Population (31 October 2025)
- • Total: 1,803
- • Density: 32/km^{2} (83/sq mi)
- Time zone: UTC+1 (CET)
- • Summer (DST): UTC+2 (CEST)
- Postal code: 32042
- Dialing code: 0435
- Patron saint: Saint Biagio
- Saint day: 3 February
- Website: Official website

= Calalzo di Cadore =

Calalzo di Cadore is a municipality of approximately 1,800 inhabitants of the province of Belluno, in the Italian region of Veneto. The name Calalzo derives from the Latin altus callis, meaning "high place. The geographical name "di Cadore" was added by Presidential Decree on 30 June 1959.

==History==
Calalzo, known as "Calaucio" in an ancient parchment, was part of the Hundred of Pieve di Cadore, seat of the Magnifica Comunità di Cadore. Its history and economy are closely linked to the fortunes of this territory.

Administrative documents in the municipal archive also show contracts for use (lease activities through "consortia") of lands owned by other municipalities even far from neighboring territories. For example, the purchase of forests and pastures in Ajarnola and Selvapiana in the municipality of Comelico Superiore. Since 1420, with the annexation of Cadore to Venice, the timber trade, through floating, was the main industry of the Cadore villages. With the fall of the Republic of Venice in 1797 and the dominion of France first, Austria later, also due to competition from countries within the Austro-Hungarian Empire, this activity underwent a decline that continued even after the annexation of Cadore to the Kingdom of Italy. Then began the phenomenon of emigration in Cadore.

There was, however, an event that would revolutionize the economy of this land over time when the eyewear industry began in Calalzo in 1877 by the brothers Angelo and Leone Frescura and Giovanni Lozza, natives of the hamlet of Rizzios. Calalzo di Cadore was also the birthplace of the novelist Pacifico Fiori, born in the municipality in 1898.

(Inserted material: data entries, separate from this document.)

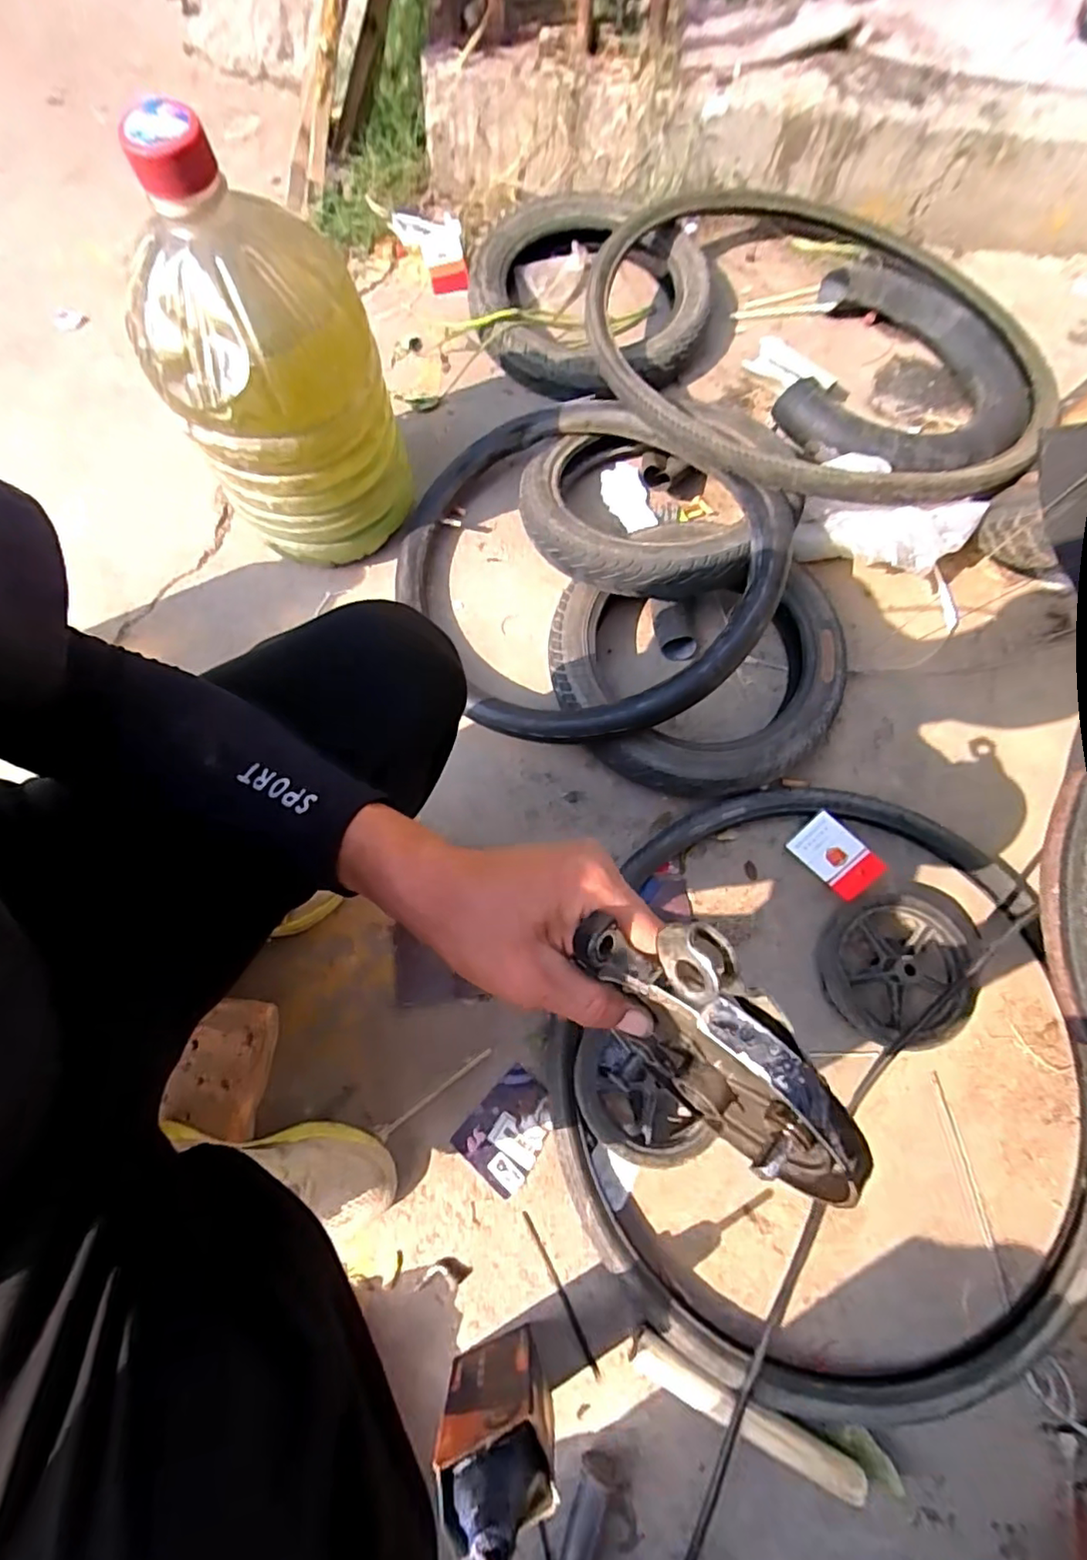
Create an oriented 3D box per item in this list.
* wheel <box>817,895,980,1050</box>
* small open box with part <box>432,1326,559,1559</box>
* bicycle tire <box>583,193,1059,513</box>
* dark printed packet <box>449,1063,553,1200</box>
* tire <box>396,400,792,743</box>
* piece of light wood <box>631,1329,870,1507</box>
[{"bbox_3d":[0.379,0.203,0.648,0.150,0.041,0.146,0,74,-2],"label":"wheel"},{"bbox_3d":[-0.036,0.527,0.475,0.082,0.194,0.058,-19,76,-7],"label":"small open box with part"},{"bbox_3d":[0.392,-0.604,0.811,0.638,0.114,0.632,0,74,-2],"label":"bicycle tire"},{"bbox_3d":[-0.034,0.361,0.625,0.078,0.011,0.099,38,70,15],"label":"dark printed packet"},{"bbox_3d":[0.028,-0.255,0.728,0.420,0.052,0.472,-46,70,-2],"label":"tire"},{"bbox_3d":[0.179,0.570,0.534,0.212,0.026,0.032,28,75,6],"label":"piece of light wood"}]

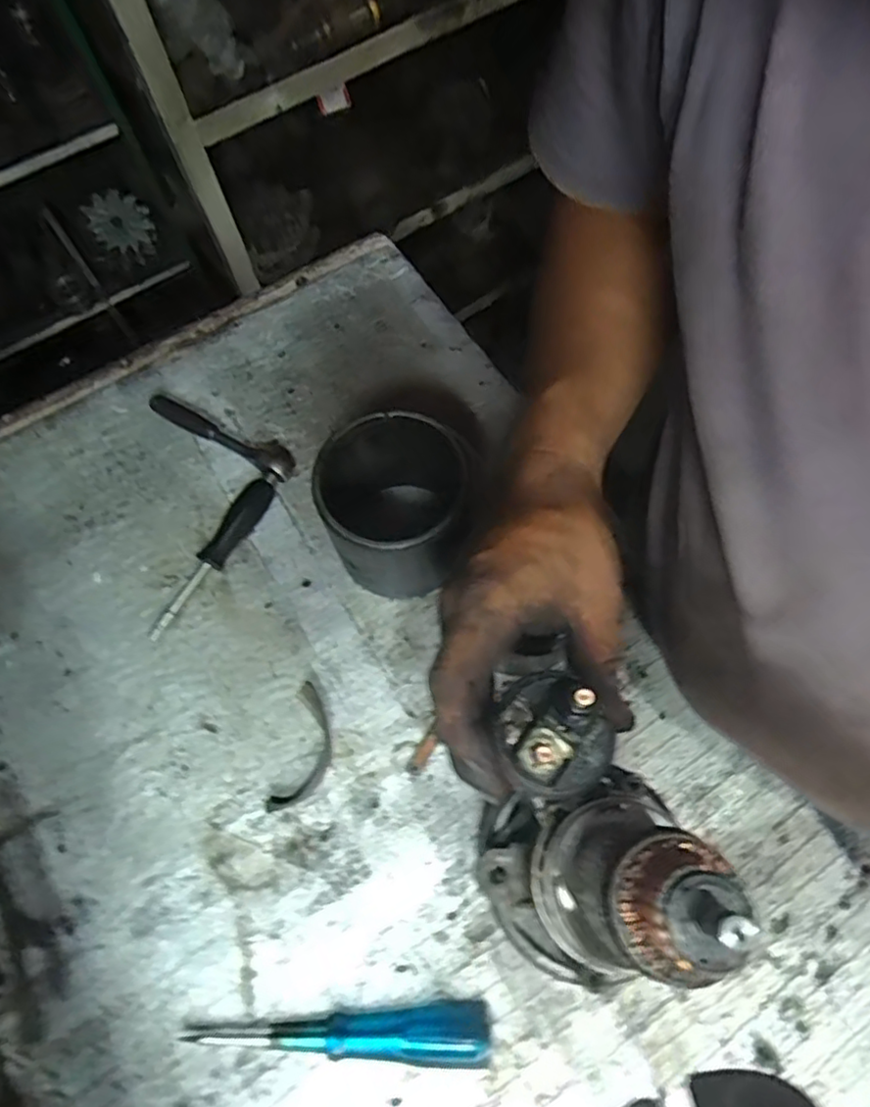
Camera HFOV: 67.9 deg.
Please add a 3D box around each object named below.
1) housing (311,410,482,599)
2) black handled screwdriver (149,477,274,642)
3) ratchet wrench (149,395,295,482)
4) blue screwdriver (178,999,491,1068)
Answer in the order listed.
[{"bbox_3d":[-0.029,-0.040,0.496,0.104,0.119,0.125,-7,69,-2],"label":"housing"},{"bbox_3d":[-0.185,0.002,0.532,0.027,0.020,0.151,29,72,11],"label":"black handled screwdriver"},{"bbox_3d":[-0.184,-0.111,0.565,0.143,0.035,0.035,30,72,11],"label":"ratchet wrench"},{"bbox_3d":[-0.061,0.312,0.412,0.191,0.023,0.029,-4,69,-1],"label":"blue screwdriver"}]

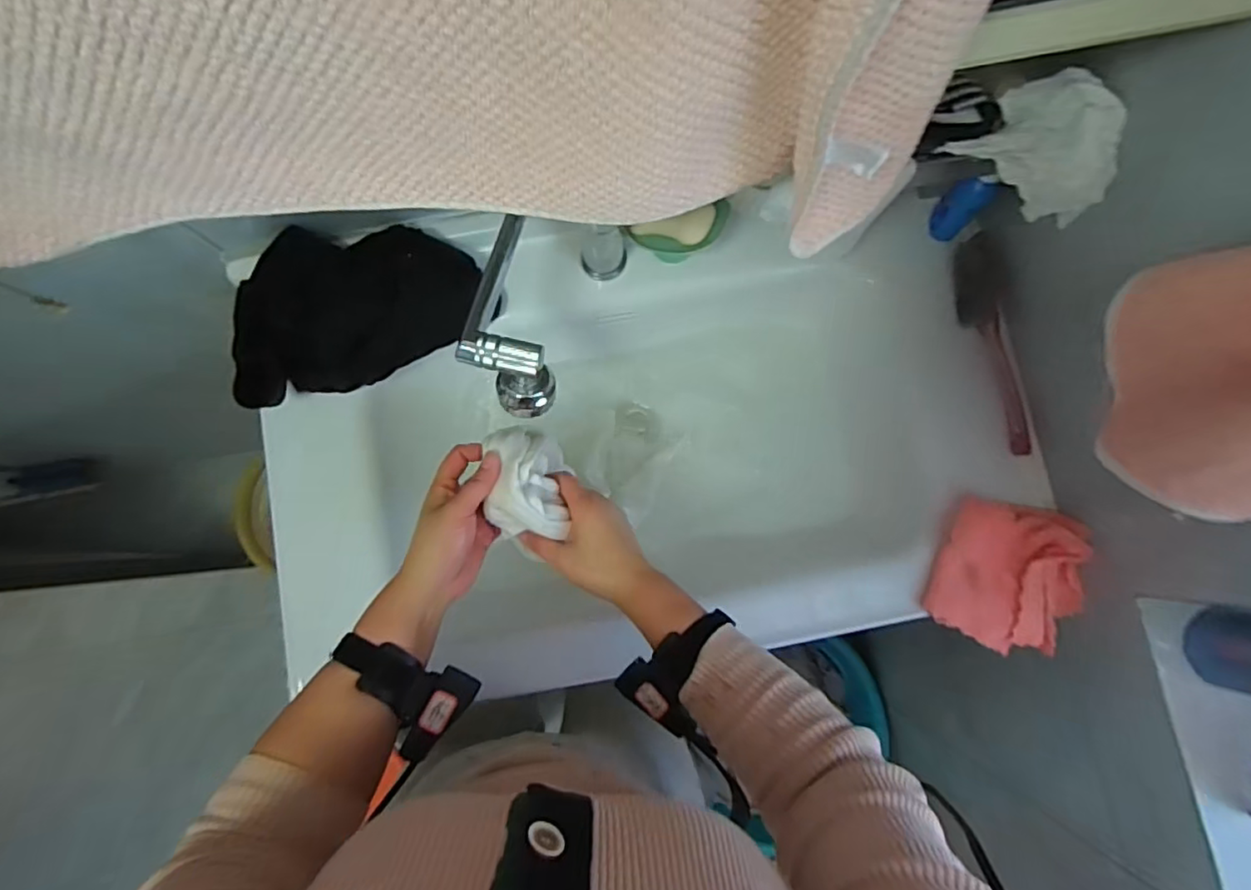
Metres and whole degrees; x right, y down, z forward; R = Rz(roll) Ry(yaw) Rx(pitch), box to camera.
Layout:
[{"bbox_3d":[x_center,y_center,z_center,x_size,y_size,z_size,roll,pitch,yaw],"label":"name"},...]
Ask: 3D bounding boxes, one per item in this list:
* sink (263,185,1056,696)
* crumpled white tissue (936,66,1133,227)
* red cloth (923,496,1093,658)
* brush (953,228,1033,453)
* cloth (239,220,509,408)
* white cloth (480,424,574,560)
[{"bbox_3d":[0.019,0.018,0.721,0.787,0.173,0.454,-15,82,-1],"label":"sink"},{"bbox_3d":[0.341,-0.236,0.501,0.121,0.077,0.100,42,85,6],"label":"crumpled white tissue"},{"bbox_3d":[0.390,0.131,0.602,0.138,0.038,0.141,21,83,4],"label":"red cloth"},{"bbox_3d":[0.383,-0.106,0.625,0.035,0.046,0.233,-11,82,0],"label":"brush"},{"bbox_3d":[-0.268,-0.143,0.627,0.257,0.050,0.160,-13,104,-17],"label":"cloth"},{"bbox_3d":[-0.087,0.032,0.532,0.064,0.049,0.097,-3,82,1],"label":"white cloth"}]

In the municipal library Enrico De Lotto, Inaugurated in 1986 in the presence of Mario Rigoni Stern, equipped with 20,000 volumes, parchment containing arbitrations, purchases, transactions, and awards dating back to the fourteenth century are preserved, along with other valuable documents. Two precious donations have found hospitality there: the entire library belonging to Enrico Pappacena, a professor of history of religions at the University of Bari, and numerous works, manuscripts, and documents of illustrious Calalzo residents.

== Geography ==
Calalzo lies within the Cadore Dolomites. The Dolomites are a range of limestone mountains in northeastern Italy. Nearby is a lake named Lago di Calalzo (Lake Calalzo), which is 12 km long.

== Transport ==
The Calalzo-Pieve di Cadore-Cortina station, served by regional trains operated by Trenitalia under the service contract stipulated with the Veneto Region, is the northern terminus of the Calalzo-Padua railway. From the station square, a bus service run by Dolomitibus serves Cortina d'Ampezzo, Auronzo, Santo Stefano di Cadore, and Sappada.

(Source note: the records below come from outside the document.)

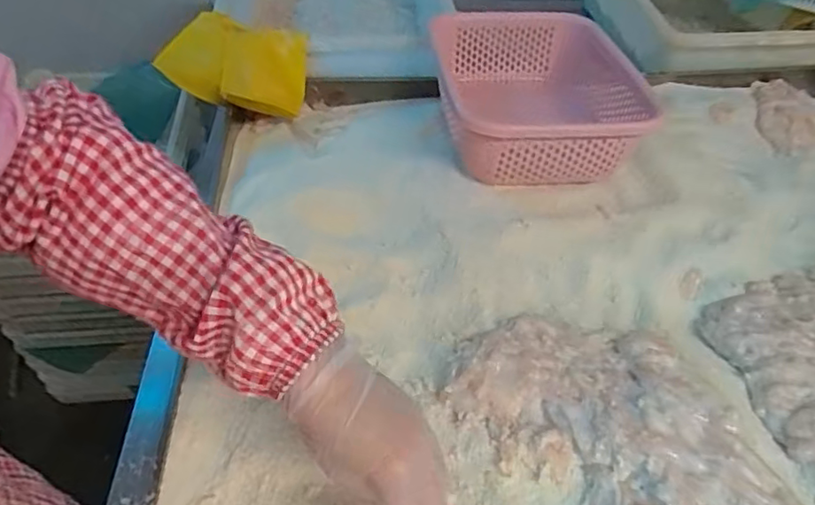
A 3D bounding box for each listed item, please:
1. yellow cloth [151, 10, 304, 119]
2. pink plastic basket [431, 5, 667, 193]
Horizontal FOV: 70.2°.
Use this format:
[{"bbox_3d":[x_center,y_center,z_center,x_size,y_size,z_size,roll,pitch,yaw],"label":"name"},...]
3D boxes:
[{"bbox_3d":[-0.220,-0.243,0.744,0.180,0.028,0.105,13,92,-2],"label":"yellow cloth"},{"bbox_3d":[0.161,-0.194,0.720,0.243,0.105,0.253,-3,51,-5],"label":"pink plastic basket"}]

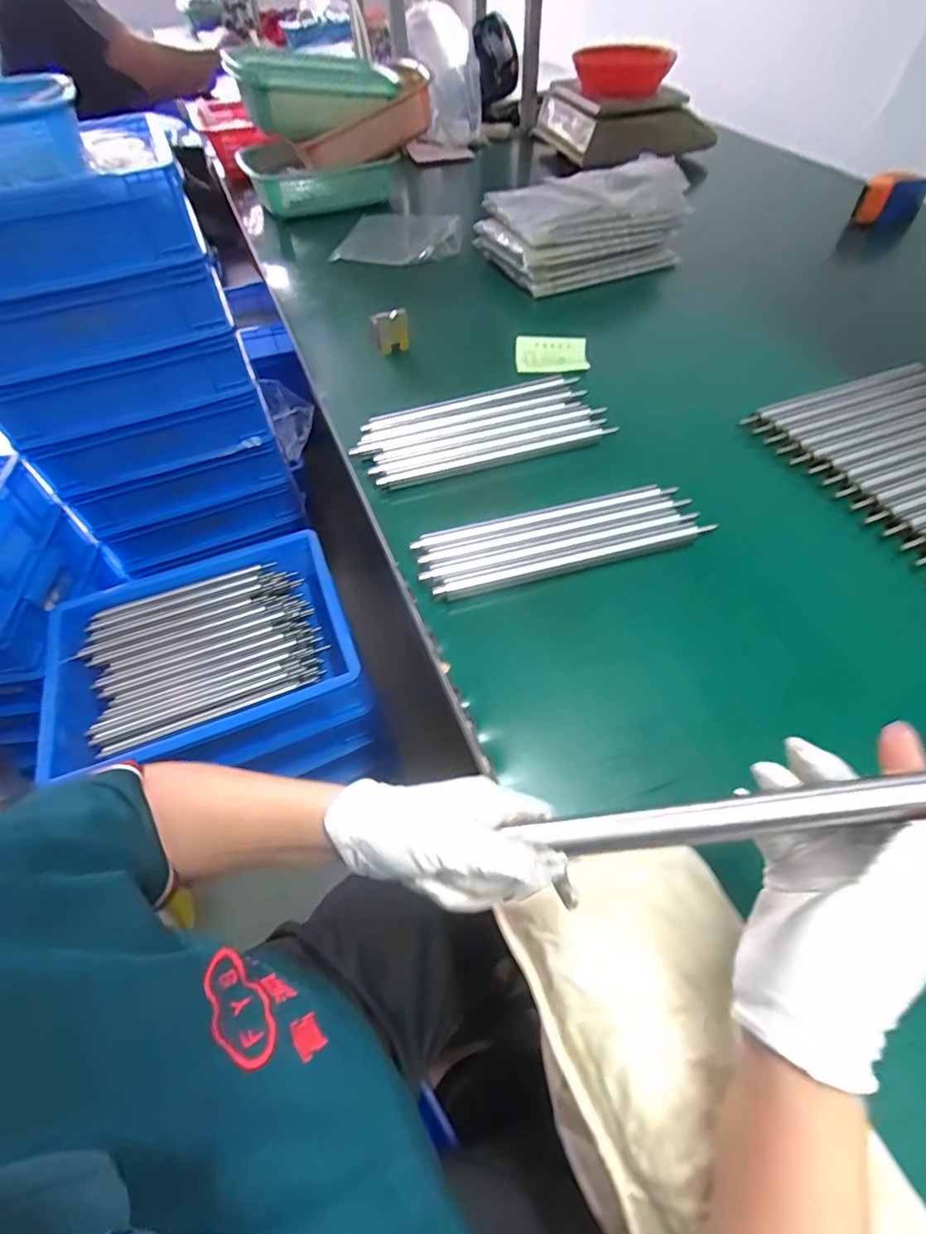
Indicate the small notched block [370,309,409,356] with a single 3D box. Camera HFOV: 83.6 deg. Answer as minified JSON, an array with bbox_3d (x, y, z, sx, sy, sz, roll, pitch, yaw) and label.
[{"bbox_3d":[-0.098,-0.390,0.711,0.046,0.053,0.017,-8,56,-3],"label":"small notched block"}]

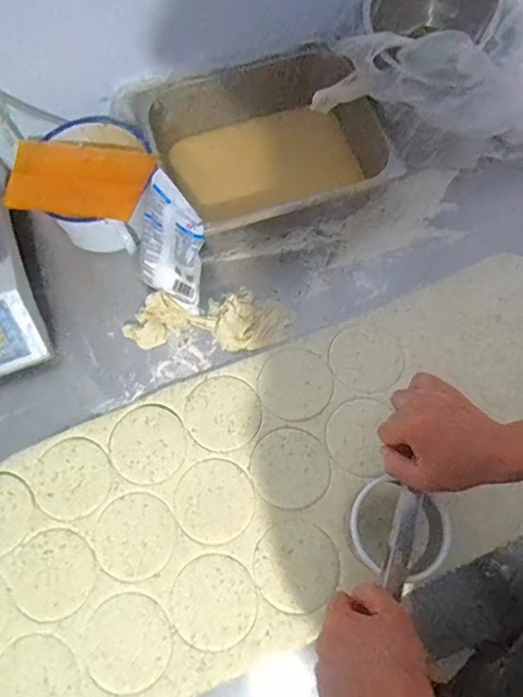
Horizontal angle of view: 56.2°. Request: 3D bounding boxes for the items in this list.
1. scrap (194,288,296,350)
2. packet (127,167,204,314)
[{"bbox_3d":[-0.018,-0.039,0.675,0.116,0.025,0.086,-30,71,-9],"label":"scrap"},{"bbox_3d":[-0.118,-0.139,0.657,0.104,0.153,0.040,32,39,19],"label":"packet"}]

The Sant'Alipio stop and the Calalzo Paese-Marmarole and Calalzo FS stations were located along the Dolomites railway, which was in operation on this section between 1921 and 1964. The latter two stations served, at various times, as the southern terminus of the railway. The former narrow-gauge railway was later converted into a cycle path.

== Sports ==
=== Cycling path ===
Calalzo is home to a cycling path lying on the old railway line of Calalzo-Cortina, built in 1915 to move supplies during World War I. It became a tourist path in 1930 and was suppressed in 1967. Today it extends from Calalzo to Dobbiaco. During the year 2004 it was sealed and generally improved with better lighting in the tunnels.

=== Giro d'Italia ===
The route of the 2013 Giro d'Italia passed through Calalzo di Cadore during Stage 11.